What the PA contributed

The PA authored the BP-003 experiment prompt, which introduced the UBTB_BR_* localparams as the branch type encoding for the uBTB structs. The IA implemented them as specified, flagged the conflict with bp_br_type_e as an RVA23 compliance gap in the results capture, and the PA identified and authored the fix as BP-003-FIX. The PA also wrote the bp_history and uBTB interface specification documents (bp_history_interfaces.md and ubtb_interfaces.md), which formalize port semantics, timing contracts, and consumer and producer obligations for each module. These were written after BP-003 passed and are outputs of the session, not inputs to it.

The rollback semantic clarification – that fold recompute operates on post-advance buffer state – was first documented by the IA in the BP-002 results capture, discussed in the session that followed, and incorporated into the interface specification by the PA.
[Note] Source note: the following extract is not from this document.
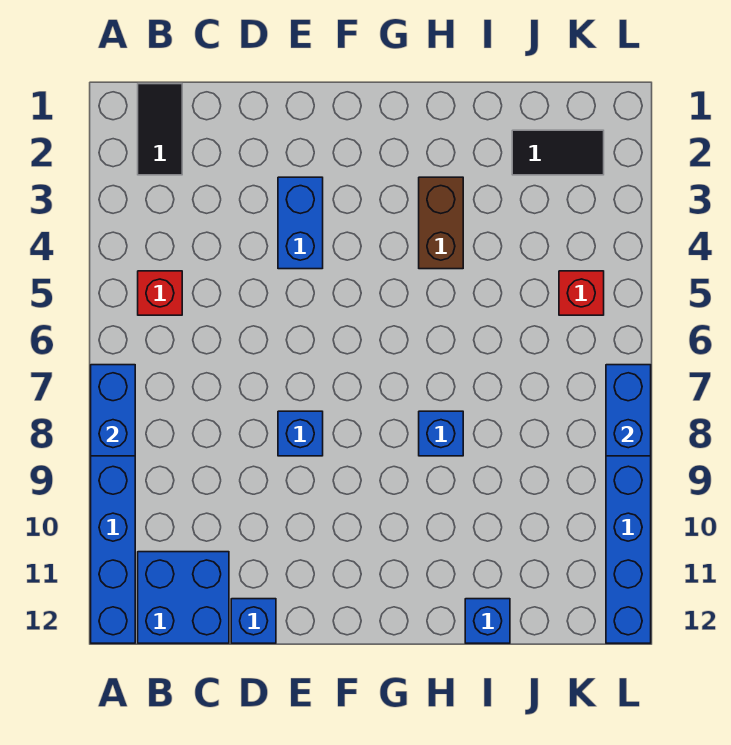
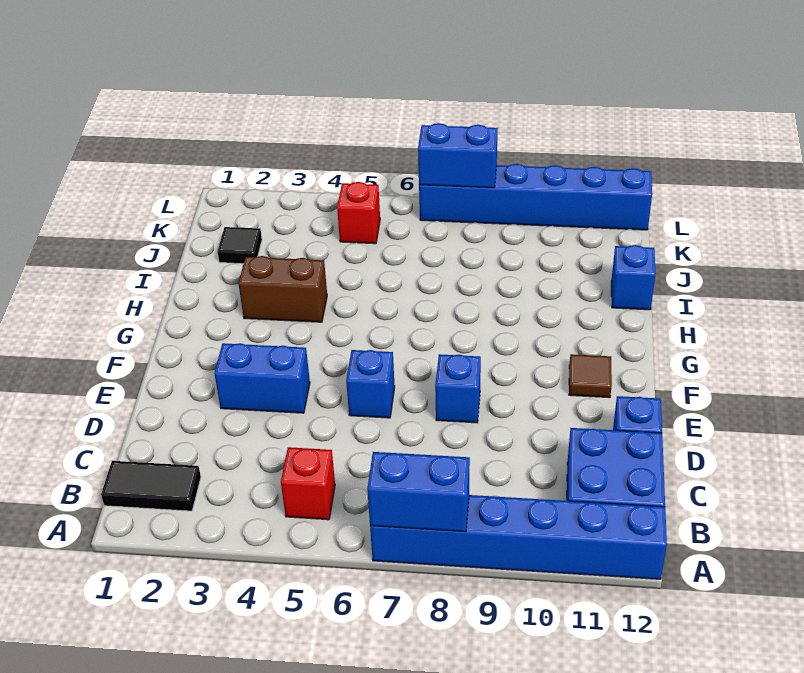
none -> brown 1x1 tile [569,354,612,398]
blue 1x1 brick [419,411,463,456] -> blue 1x1 brick moved to [346,350,395,418]
black 1x2 tile [512,130,604,175] -> black 1x1 tile [218,227,262,264]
What the prompt constrained versus what the IA filled in

The BP-002 prompt specified the full port list, the circular buffer write rules for both active slots, the incremental fold update formula, the fold recompute trigger condition, and the exact checkpoint field list. It did not specify how fold_step() should be structured, how many always_ff blocks the module should use, or what the reset strategy for the checkpoint array should be. Those were IA decisions.

The IA’s results capture documented two assumptions not in the prompt: that num_branches value 2’b11 is undefined and will not be presented, and that ckpt_ghist_ptr and ckpt_phist_ptr track the most recently written checkpoint values as combinational outputs rather than following the rollback pointer. Both were raised explicitly, both were accepted without change, and both are now specified in the bp_history interface specification.

For BP-003, the prompt specified the index derivation (PC[7:2]), tag derivation (PC[26:7]), carry bit definition, read-during-write contract, and replacement policy. The IA wrote all SystemVerilog syntax, structured the way loops for lookup and update, and handled the dual-DUT instantiation required for TC9 within a single testbench module. The VA_WIDTH = 40 bit gap against Sv48 was noticed and flagged by the IA in the results capture; it is a known accepted decision documented in bp_cluster.md and requires no action at this stage.

The generalization

The two modules in this session pair illustrate a structural property of the methodology at the module level. Modules with purely registered state and well-defined update semantics (bp_history) are fast to specify and fast to verify: the interface is the design, and the testbench follows directly from the interface. Modules with SRAM structures and multiple access patterns (ubtb) require more test cases to cover the combinatorial space of hit, miss, tag collision, replacement, and read-during-write behavior, but the same interface-first approach applies. In both cases, prompt length was comparable, runtime was short, and verification was complete before the session ended.


References

[1] A. Seznec and P. Michaud, “A Case for (Partially) TAgged GEometric History Length Branch Prediction,” Journal of Instruction Level Parallelism, vol. 8, Feb. 2006.

[2] Wang, Kaifan, et al. “XiangShan open-source high performance RISC-V processor design and implementation.” Journal of Computer Research and Development 60.3 (2023): 476-493.